Sarah se mordió el labio, exasperada. «¡Cielo Santo!, esa pareja empieza a ser un fastidio». Oyó que el reverendo Hawkins explicaba a Sophie que esa tarde estaban buscando una caja que contenía documentos importantes, y se habían dado cuenta de haberla metido por error en uno de los bultos enviados a la casa.
—Si pudiera bajar al sótano a recogerla, les estaría muy agradecido.
—Son el matrimonio que ha comprado la casa —explicó Sarah a Laurie y a Justin—. No te preocupes, no voy a invitarles ni a sentarse siquiera, pero creo que debo saludarles. Seguro que han visto mi coche.
—Me parece que no hace falta que salgas —comentó Justin al oír pasos en el vestíbulo. Al cabo de un momento, Bic aparecía en el hueco de la puerta, seguido por Opal.
—Sarah, querida, discúlpenos. Se trata de unos documentos mercantiles que mi contable necesita sin falta. Ah, tú eres Laurie, ¿no?
Laurie, que estaba sentada al lado de Sarah en el sofá, se puso en pie.
—Sarah me ha hablado de usted y de su esposa.
Bic no se movió del umbral.
—Encantados de conocerla, Laurie. Su hermana es una gran mujer, y habla maravillas de usted.
—Una gran mujer —repitió Opal—. ¡Y nos complace tanto haber comprado esta maravillosa casa!
Bic miró a Justin.
—El reverendo Hawkins y su esposa, el doctor Donnelly —los presentó Sarah en un murmullo.

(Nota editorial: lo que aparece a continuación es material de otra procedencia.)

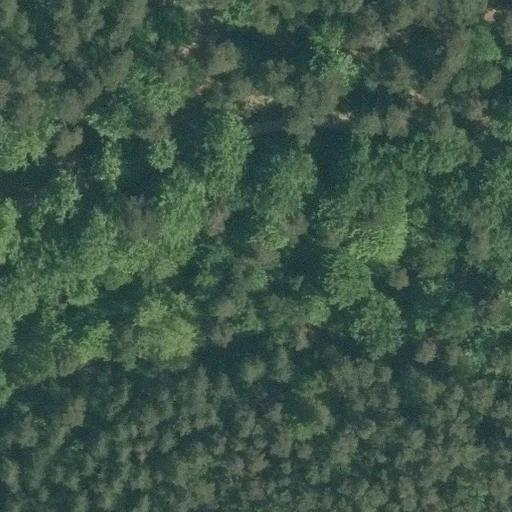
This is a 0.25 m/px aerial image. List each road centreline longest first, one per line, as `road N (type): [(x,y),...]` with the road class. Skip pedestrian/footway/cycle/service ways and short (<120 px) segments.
road 1 (track): [(0,217),(150,158),(278,125),(401,130),(511,162)]
road 2 (track): [(150,158),(173,121),(181,73),(212,0)]
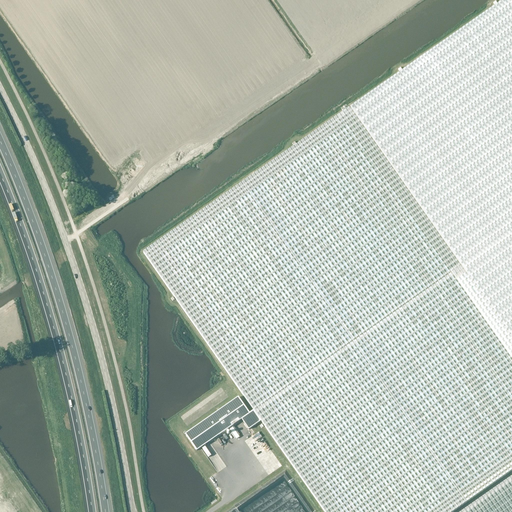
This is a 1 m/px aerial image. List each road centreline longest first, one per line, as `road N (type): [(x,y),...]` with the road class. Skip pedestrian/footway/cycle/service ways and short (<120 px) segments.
road 1 (tertiary): [(132,511),(101,357),(71,258),(0,90)]
road 2 (motorway): [(105,511),(69,334),(0,140)]
road 3 (motorway): [(0,172),(61,354),(92,511)]
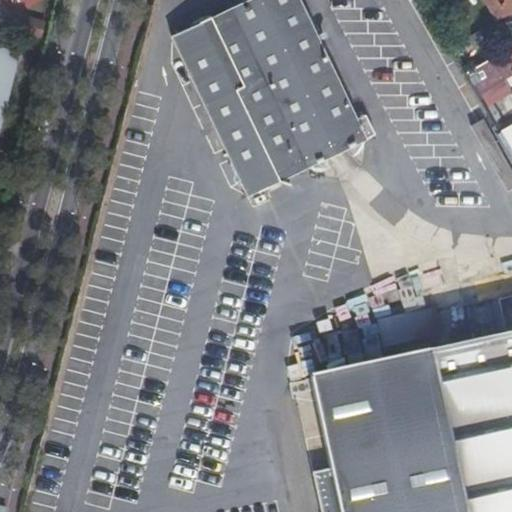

—No queremos molestar —dijo Hawkins—. Bajaremos un momento al sótano a recoger los documentos y saldremos por la puerta de servicio. Buenas tardes a todos.
En un par de minutos, Sarah observó que los Hawkins habían conseguido estropear la felicidad temporal de Laurie, la cual se quedó silenciosa y no respondió cuando Justin le comentó que se había criado en Australia, en una granja de ovejas.
Sarah se alegró cuando Justin aceptó la invitación para quedarse a cenar.
—Sophie ha cocinado para un regimiento —dijo Sarah.
Laurie también quería que se quedara.
—Me siento más segura con usted aquí, doctor Donnelly.
La cena resultó un éxito. La frialdad que los Hawkins habían llevado consigo desapareció mientras se comían un delicioso faisán con arroz salvaje, obra de Sophie. Justin y Sarah tomaron vino, Laurie, sólo agua. Terminaban el café cuando Laurie se excusó y salió del comedor.
A los pocos minutos volvió con una bolsa.
—Doctor, no puedo evitarlo —dijo—. Tengo que volver con usted y dormir en la clínica. Sarah, lo siento, pero sé que algo espantoso me ocurrirá en esta casa y no quiero que sea esta noche.